Después atendió a los Agentes, contestó a sus preguntas y también a una señora que le dijo: 'Aquella mujer es la que la ha atropellado'. Se volvió a mirarla. Solamente vio una señora joven, embarazada de ocho meses, rota en llanto y a un hombre, joven también, que la tenía cogida por el hombro. Se dirigió hacia ella con mucha rapidez, tanta, que dos policías lo siguieron.
Imagino lo que pensaban que iba a pasar, pero cuando llegó junto a ella, con voz serena le dijo: 'No se preocupe, señora. Esto le ha pasado a usted pero me podía haber pasado a mí. Ya verá como esto va a salir bien. Dios nos ayudará a todos'. Y dirigiéndose al joven que la cogía por el hombro, también le dijo: '¿Es usted su marido? Pues cuídela a ella y a la criatura. Le necesitan todos. Verá cómo se resuelve satisfactoriamente. Ahora discúlpenme porque ha llegado la ambulancia y voy a ver a qué hospital la van a llevar'. No le dio tiempo de agradecer al joven médico que había atendido a su esposa, su atención y atención profesional. Se marchó o desapareció (nadie le vio marcharse) cuando llegó la ambulancia.

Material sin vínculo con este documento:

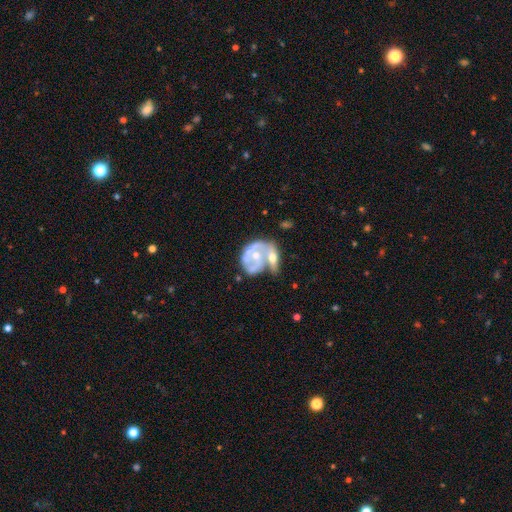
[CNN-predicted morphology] This is likely a featured or disk galaxy (76%). It is clearly not viewed edge-on (97%). Bar: likely no (72%). Spiral arm pattern: likely yes (73%). Spiral arm count: possibly 2 (47%). Spiral winding: marginally medium (41%). Central bulge: possibly moderate (51%). Merging: possibly merger (56%).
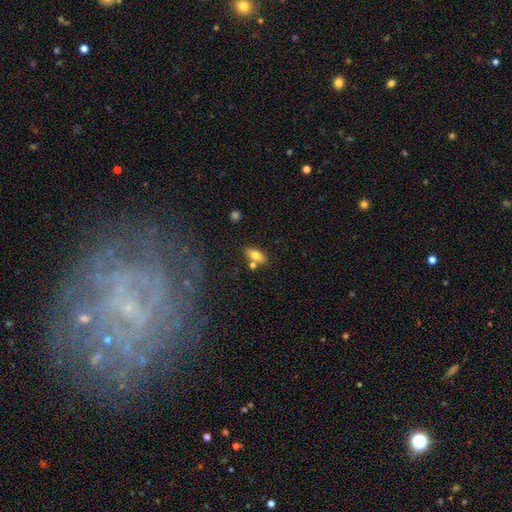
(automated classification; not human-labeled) Overall: smooth (71%). How rounded: in between (83%). Merging: none (66%).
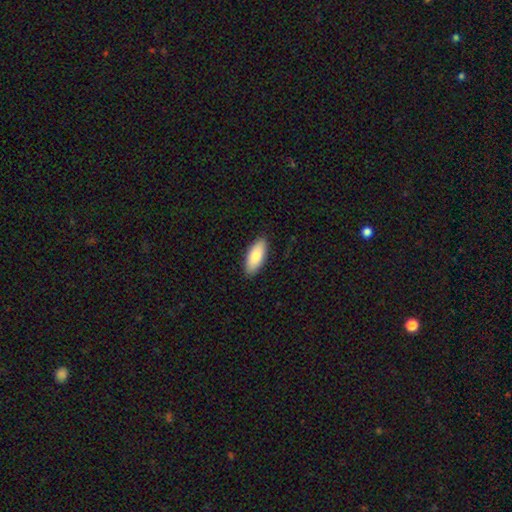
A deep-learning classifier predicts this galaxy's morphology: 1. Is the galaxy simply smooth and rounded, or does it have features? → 83% smooth, 11% featured or disk, 6% star or artifact.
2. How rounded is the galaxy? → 83% in between, 15% cigar-shaped, 2% round.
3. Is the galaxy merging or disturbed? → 89% none, 8% minor disturbance, 2% major disturbance, 1% merger.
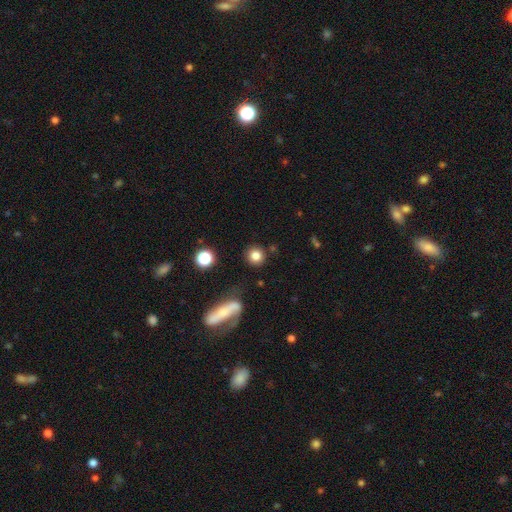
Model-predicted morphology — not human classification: smooth_or_featured: smooth (p=0.81) [alt: star or artifact p=0.12]
how_rounded: round (p=0.91) [alt: in between p=0.07]
merging: none (p=0.86) [alt: minor disturbance p=0.08]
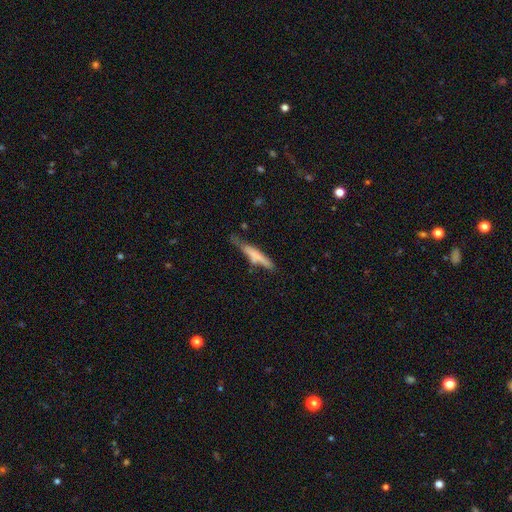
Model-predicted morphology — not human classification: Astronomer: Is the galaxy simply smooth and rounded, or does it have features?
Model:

Los dos policías y las personas que presenciaron el diálogo se quedaron sin reacción. No pensaban que iban a presenciar aquello, pero lo más interesante fue que desde aquel mismo momento, según supe después, había comenzado a aflorar el perdón en su interior. Me aseguró que a pesar de su honda preocupación, sintió una gran paz. Y como una liberación interior que lo conducía a la íntima seguridad de que, a pesar de la gravedad que intuía en el estado de su esposa, seguiría teniéndola con él cuando todo pasase.
Que nuestro Padre Dios y Nuestra Señora de Walsingham nos asistan y protejan.